* _PAGE EXCERPT_:
☆ ☆ ☆ ☆ ☆

Thursday, 11 October 2012

Kashmir Great Lakes Trek (Aug 12 to 18, 2012)

Tell someone you are headed to Kashmir and the first thing they will ask you – “Is it safe?”
A trip here last year convinced me it was and when a friend mentioned The Great Lakes Trek, I went ahead and registered.
As the trek dates came closer, I started to worry about my fitness level, my preparation was really bad and I was not sure if I would complete the trek. I was constantly motivated and encouraged by friends. Finally when the DAY arrived I decided to give it a shot. The worst that could happen would be that I might have to return without completing the trek.I was going with five of my friends and all through the flight I kept warning them about the possibility of them carrying me back.

After a day’s stop over at Srinagar, the group reported at the camp set up 3 kms before Sonamarg. Since the tents were already set up all I had to do was choose one, sit back wait for others to join. Small hilllock was explored in the meantime. Other than the fantastic view of snow capped mountains and distant valleys, we also got to watch some birds in action. The stream close to our camp site worked as a bird bath, it was amusing to watch yellow-breasted greenfinch enjoy a dip in the water every now and then, russet sparrow juvenile would chirp not stop till the parent returned with feed. 

A lone stone chat appeared from no where, allowed me a record click and disappeared the way it came.
As trekkers trickled in, hot pokodas were served and thus began the journey to paradise.  The night was spent star gazing as a meteoroid shower was expected. Spirits and energy were high, conversations continued till late night.
The next day was supposed to be a 2 hours climb to Shekdur, followed by descent. I was dreading this part, after all it would tell me how fit I was.
Huffing and puffing I made it through the first 30 mins realised that it wasn't so bad. The climb was steep initially, after a while it was a gradual ascent. The high altitude made its presence felt; even a simple walk felt like an uphill. The views were breath taking.

The path started as meadows dotted with nomad huts , grazing horses and sheep, it then gave way for Chinar trees whose leaves looked like that of maple, and then we walked along the Nachnai River crossing small streams along the way. While some of us hopped on rocks to avoid getting wet, some took a direct dip in the streams.
The camp for the day was along Nachnai river, since we reached by 2 pm we had plenty of time to explore and relax. The pass that we had to conquer the next day looked like a tiny dot at a distance.  
While some entertained themselves by playing Antakshari, Prasad and I walked around trying to find birds. The white capped water redstart  didn't think we had enough exercise for the day and made us walk around quite a lot just to get a good look at it. Finally when we managed to identify its territory, we found a spot to sit and watched it feed and sing. And when that disappeared behind the rocks, we noticed a tiny brown bird camouflaged beautifully, walking daintily along the edges. Slightest of movement would send it hiding behind a rock. We later figured that it was a brown dipper. The other interesting sighting was a falcon, though it was very brief it was exciting enough to keep us occupied.

☆ ☆ ☆ ☆ ☆

* _TASK LIST_:
1 > In the Kashmir trek account, condense the paragraph beginning "The path started as meadows" into a shorter version that keeps its main facts.
2 > Reproduce the records exactly as they appear, everything from the line containing "pose: elev=38.3 azim=306.5" down to the final line of the records.

☆ ☆ ☆ ☆ ☆

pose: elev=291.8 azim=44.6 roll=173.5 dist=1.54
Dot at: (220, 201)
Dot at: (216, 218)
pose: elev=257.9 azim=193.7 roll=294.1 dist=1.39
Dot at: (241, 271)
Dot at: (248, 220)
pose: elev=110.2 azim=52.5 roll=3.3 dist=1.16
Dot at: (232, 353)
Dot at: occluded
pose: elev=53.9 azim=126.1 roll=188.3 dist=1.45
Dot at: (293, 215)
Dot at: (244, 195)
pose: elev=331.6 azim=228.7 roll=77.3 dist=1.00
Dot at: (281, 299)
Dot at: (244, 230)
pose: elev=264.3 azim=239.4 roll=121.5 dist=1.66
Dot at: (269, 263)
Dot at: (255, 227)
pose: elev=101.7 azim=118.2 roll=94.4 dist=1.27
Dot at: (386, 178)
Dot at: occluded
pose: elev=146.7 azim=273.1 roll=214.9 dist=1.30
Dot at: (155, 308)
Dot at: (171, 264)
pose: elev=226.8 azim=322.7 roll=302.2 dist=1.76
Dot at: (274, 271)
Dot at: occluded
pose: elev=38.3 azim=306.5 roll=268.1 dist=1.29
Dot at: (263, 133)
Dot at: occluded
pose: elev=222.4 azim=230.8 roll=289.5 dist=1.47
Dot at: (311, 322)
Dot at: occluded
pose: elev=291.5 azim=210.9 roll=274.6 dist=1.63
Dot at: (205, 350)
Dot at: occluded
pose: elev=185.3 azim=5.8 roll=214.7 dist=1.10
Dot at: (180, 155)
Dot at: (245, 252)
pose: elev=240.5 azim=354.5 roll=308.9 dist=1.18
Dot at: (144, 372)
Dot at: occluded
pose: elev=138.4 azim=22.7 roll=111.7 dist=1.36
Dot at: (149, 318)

☆ ☆ ☆ ☆ ☆

* _RESULTS OF THE EXERCISE_:
1 > The route began in meadows with nomad huts and grazing horses and sheep, passed through Chinar trees with maple-like leaves, and then ran along the Nachnai River, crossing small streams. Some hikers hopped across on rocks to stay dry, and others went straight through the water.

2 >
pose: elev=38.3 azim=306.5 roll=268.1 dist=1.29
Dot at: (263, 133)
Dot at: occluded
pose: elev=222.4 azim=230.8 roll=289.5 dist=1.47
Dot at: (311, 322)
Dot at: occluded
pose: elev=291.5 azim=210.9 roll=274.6 dist=1.63
Dot at: (205, 350)
Dot at: occluded
pose: elev=185.3 azim=5.8 roll=214.7 dist=1.10
Dot at: (180, 155)
Dot at: (245, 252)
pose: elev=240.5 azim=354.5 roll=308.9 dist=1.18
Dot at: (144, 372)
Dot at: occluded
pose: elev=138.4 azim=22.7 roll=111.7 dist=1.36
Dot at: (149, 318)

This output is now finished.